Bilder (R. Appel): Das Jeddah Crewhouse, eine traumhafte Nachbarschaft und unser Driver „Howard“, der dem Vernehmen nach seinen Tee auch schon mit Kühlerwasser anrichtete.
Für unsere Transporte hatten wir einen eigenen Chauffeur samt Minivan. Dieser brachte uns jeweils zur vermuteten Ankunftszeit auf den Flughafen. Eine Kommunikation mit unserer Ops oder gar mit dem Flugzeug war nämlich über terrestrische Kanäle praktisch unmöglich, über Berna Radio waren wir im Crewhouse nicht erreichbar, und auf dem Flughafen wusste der Handling Agent meistens auch nichts über unsere HB-IDZ. Da musste man sich eben an andere Besatzungen wenden: „May I use your HF-set?“ und sass plötzlich in deren Cockpit, wo man den Kurzwellen-Funk selber bedienen musste.
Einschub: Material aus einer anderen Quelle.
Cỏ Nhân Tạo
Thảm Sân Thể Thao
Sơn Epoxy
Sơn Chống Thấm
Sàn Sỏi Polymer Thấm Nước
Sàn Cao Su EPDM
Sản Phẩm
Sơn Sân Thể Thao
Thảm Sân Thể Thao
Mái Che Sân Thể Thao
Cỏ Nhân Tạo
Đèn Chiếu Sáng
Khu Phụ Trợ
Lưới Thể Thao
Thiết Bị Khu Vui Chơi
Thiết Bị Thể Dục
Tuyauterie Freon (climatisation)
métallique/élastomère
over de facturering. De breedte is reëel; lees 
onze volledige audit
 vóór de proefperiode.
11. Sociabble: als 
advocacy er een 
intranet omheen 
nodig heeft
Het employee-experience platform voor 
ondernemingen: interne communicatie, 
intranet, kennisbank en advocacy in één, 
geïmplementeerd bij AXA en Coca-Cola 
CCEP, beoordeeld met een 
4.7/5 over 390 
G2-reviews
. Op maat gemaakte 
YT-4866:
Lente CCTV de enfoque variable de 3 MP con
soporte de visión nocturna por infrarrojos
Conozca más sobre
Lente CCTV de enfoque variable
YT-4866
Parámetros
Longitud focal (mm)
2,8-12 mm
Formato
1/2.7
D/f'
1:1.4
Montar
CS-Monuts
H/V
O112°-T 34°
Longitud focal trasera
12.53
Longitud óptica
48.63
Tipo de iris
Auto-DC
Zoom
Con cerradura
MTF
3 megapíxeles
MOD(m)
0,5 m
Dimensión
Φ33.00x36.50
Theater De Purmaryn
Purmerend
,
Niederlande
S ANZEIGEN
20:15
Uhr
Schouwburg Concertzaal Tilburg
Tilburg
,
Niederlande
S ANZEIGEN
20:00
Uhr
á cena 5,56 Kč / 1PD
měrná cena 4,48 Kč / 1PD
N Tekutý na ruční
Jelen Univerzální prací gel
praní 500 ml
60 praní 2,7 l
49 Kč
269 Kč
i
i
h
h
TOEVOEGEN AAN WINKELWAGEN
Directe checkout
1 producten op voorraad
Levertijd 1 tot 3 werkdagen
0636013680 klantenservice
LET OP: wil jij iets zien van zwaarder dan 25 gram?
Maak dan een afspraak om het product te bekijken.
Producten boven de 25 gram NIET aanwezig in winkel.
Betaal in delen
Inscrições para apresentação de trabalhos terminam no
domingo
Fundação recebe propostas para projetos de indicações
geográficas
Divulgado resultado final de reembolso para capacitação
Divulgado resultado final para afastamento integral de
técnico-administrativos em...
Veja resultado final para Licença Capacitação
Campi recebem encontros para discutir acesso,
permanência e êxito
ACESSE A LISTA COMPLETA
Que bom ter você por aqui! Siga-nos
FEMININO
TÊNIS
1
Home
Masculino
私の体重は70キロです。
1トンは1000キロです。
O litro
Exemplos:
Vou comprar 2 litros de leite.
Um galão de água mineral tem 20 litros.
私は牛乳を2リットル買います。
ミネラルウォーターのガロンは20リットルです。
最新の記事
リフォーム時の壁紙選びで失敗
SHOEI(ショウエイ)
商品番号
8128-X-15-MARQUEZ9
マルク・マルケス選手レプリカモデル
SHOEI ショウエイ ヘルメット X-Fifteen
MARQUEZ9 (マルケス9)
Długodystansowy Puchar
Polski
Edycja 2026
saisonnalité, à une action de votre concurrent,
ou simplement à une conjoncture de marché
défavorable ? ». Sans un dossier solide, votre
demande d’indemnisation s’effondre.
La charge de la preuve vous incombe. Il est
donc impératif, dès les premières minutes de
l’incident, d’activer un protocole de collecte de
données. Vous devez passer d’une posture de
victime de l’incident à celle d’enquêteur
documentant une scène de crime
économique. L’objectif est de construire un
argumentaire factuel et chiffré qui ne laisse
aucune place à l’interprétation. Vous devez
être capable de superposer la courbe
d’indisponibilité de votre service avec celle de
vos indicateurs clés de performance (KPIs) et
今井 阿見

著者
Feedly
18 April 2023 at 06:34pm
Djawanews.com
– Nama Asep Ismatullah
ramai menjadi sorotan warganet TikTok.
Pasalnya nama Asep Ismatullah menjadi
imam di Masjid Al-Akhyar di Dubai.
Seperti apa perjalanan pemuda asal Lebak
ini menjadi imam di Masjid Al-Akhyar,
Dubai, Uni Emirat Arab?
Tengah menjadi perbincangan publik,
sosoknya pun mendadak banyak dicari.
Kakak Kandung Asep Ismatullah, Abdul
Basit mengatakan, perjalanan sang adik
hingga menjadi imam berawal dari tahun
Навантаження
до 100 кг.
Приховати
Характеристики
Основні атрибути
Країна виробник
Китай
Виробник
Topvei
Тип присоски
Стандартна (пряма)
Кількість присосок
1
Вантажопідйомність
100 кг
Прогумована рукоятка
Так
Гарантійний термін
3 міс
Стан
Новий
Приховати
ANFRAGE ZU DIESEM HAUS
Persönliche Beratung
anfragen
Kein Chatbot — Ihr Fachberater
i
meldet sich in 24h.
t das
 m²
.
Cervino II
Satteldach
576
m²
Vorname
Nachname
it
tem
Man half sich gegenseitig, und irgendwie klappte es immer. Wir waren da autark und die Besatzungen meldeten die Movements via Berna Radio jeweils an die OPS. Also keine publizierten Schedules, Ops Plans, Handling Requests etc.
Für uns, der Boden-Crew, war es technisch und zeitlich praktisch unmöglich, einen Airport Badge zu bekommen. Wir mussten uns so behelfen, dass wir sowohl auf der Incoming- als auch auf der Outgoing General Declaration als „Additional Crew Members“ verzeichnet waren, um Zutritt zum Tarmac zu erhalten. Was natürlich völlig illegal war und wir somit eigentlich mit einem Fuss stets im Gefängnis standen…
Mein Ausweis für den Jeddah Airport (den ich bei Androhung von Gefängnis wieder hätte abgeben müssen). Dieser Ausweis (in der Grösse der damaligen blauen CH-Identitätskarten) war dann der Gag jeder Stammtischrunde: Ich konnte mich als Saudisch/Schweizerischer Doppelbürger ausgeben…
Unsere Passagiere waren schon seit Stunden auf dem Airport und warteten im Hadj Camp auf ihren Abflug. Diese „Warteräume“ waren eng, nach Nationalitäten getrennt, aber alle in einem hygienischen Zustand, der jeder Beschreibung spottete. Die Duftfahne war schon von weither deutlich wahrnehmbar, wobei „unser“ Warteraum jedoch am meisten stinkte.
Unsere Aufgabe als Bodencrew bestand hauptsächlich aus der Koordination mit dem Handling Agent (einfacher gesagt als getan), sowie der Kontrolle, dass die Passagiere nur leichtes Handgepäck ins Flugzeug nahmen (noch einfacher gesagt als getan). Die Paxen (die Frauen) trugen nämlich nebst einem riesigen Volumen an Gepäck auch ihre Blechnäpfe mit Food (mehrheitlich klebrigem und öligen Maniok-Brei) auf dem Kopf und wollten so auch einsteigen, was allen Vorstellungen von Cabin Safety zuwiderlief. Die Herren hingegen klammerten sich eher an ihre in den Souks überteuert erworbenen Fernseh-Apparate. Diese Leuten mussten wir uns entgegenstellen und überzeugen, das „Handgepäck“ vor dem Flugzeug zu deponieren, war mehr als schwierig und aufreibend (ist es heutzutage bei den Budget-Carriers eigentlich besser??).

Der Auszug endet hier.